◆ Work task
What you write must match exactly the lines from the one with "1. [丁禹兮真的唱了消散对白]-[1931439]" through the last line of the material below.

◆ Data extracts

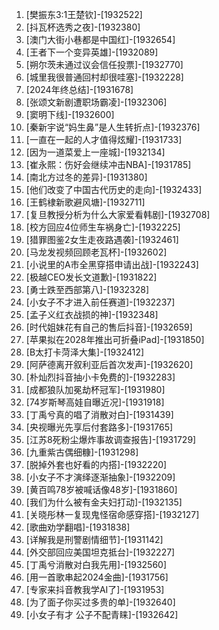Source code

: 
1. [樊振东3:1王楚钦]-[1932522]
1. [抖瓦杯选秀之夜]-[1932380]
1. [澳门大街小巷都是中国红]-[1932654]
1. [王者下一个变异英雄]-[1932089]
1. [朔尔茨未通过议会信任投票]-[1932770]
1. [城里我很普通回村却很哇塞]-[1932228]
1. [2024年终总结]-[1931678]
1. [张颂文新剧遭职场霸凌]-[1932306]
1. [窦明下线]-[1932600]
1. [秦新宇说“妈生鼻”是人生转折点]-[1932376]
1. [一直在一起的人才值得炫耀]-[1931733]
1. [因为一道菜爱上一座城]-[1932134]
1. [崔永熙：伤好会继续冲击NBA]-[1931785]
1. [南北方过冬的差异]-[1931380]
1. [他们改变了中国古代历史的走向]-[1932433]
1. [王鹤棣新歌避风塘]-[1932711]
1. [复旦教授分析为什么大家爱看韩剧]-[1932708]
1. [校方回应4位师生车祸身亡]-[1932225]
1. [猎罪图鉴2女生走夜路遇袭]-[1932461]
1. [马龙发视频回顾老瓦杯]-[1932602]
1. [小说里的A市全黑穿搭申请出战]-[1932243]
1. [极越CEO发长文道歉]-[1931822]
1. [勇士跌至西部第八]-[1932328]
1. [小女子不才进入前任赛道]-[1932237]
1. [孟子义红衣战损的神]-[1932348]
1. [时代姐妹花有自己的售后抖音]-[1932659]
1. [苹果拟在2028年推出可折叠iPad]-[1931850]
1. [B太打卡菏泽大集]-[1932412]
1. [阿萨德离开叙利亚后首次发声]-[1932620]
1. [朴灿烈抖音抽小卡免费的]-[1932283]
1. [成都狼队加冕劫杯冠军]-[1931980]
1. [74岁斯琴高娃自曝近况]-[1931918]
1. [丁禹兮真的唱了消散对白]-[1931439]
1. [央视曝光先享后付套路多]-[1931765]
1. [江苏8死粉尘爆炸事故调查报告]-[1931729]
1. [九重紫古偶细糠]-[1931298]
1. [脱掉外套也好看的内搭]-[1932220]
1. [小女子不才演绎逐渐抽象]-[1932209]
1. [黄百鸣78岁被喊话像48岁]-[1931860]
1. [我们为什么被有金夫妇打动]-[1932135]
1. [关晓彤林一复现鬼怪宿命感穿搭]-[1932127]
1. [歌曲劝学翻唱]-[1931838]
1. [详解我是刑警剧情细节]-[1931142]
1. [外交部回应美国坦克抵台]-[1932227]
1. [丁禹兮消散对白我先用]-[1932560]
1. [用一首歌串起2024金曲]-[1931756]
1. [专家来抖音教我学AI了]-[1931953]
1. [为了面子你买过多贵的单]-[1932640]
1. [小女子有才 公子不配青睐]-[1932642]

◆ Solution to the problem
1. [丁禹兮真的唱了消散对白]-[1931439]
1. [央视曝光先享后付套路多]-[1931765]
1. [江苏8死粉尘爆炸事故调查报告]-[1931729]
1. [九重紫古偶细糠]-[1931298]
1. [脱掉外套也好看的内搭]-[1932220]
1. [小女子不才演绎逐渐抽象]-[1932209]
1. [黄百鸣78岁被喊话像48岁]-[1931860]
1. [我们为什么被有金夫妇打动]-[1932135]
1. [关晓彤林一复现鬼怪宿命感穿搭]-[1932127]
1. [歌曲劝学翻唱]-[1931838]
1. [详解我是刑警剧情细节]-[1931142]
1. [外交部回应美国坦克抵台]-[1932227]
1. [丁禹兮消散对白我先用]-[1932560]
1. [用一首歌串起2024金曲]-[1931756]
1. [专家来抖音教我学AI了]-[1931953]
1. [为了面子你买过多贵的单]-[1932640]
1. [小女子有才 公子不配青睐]-[1932642]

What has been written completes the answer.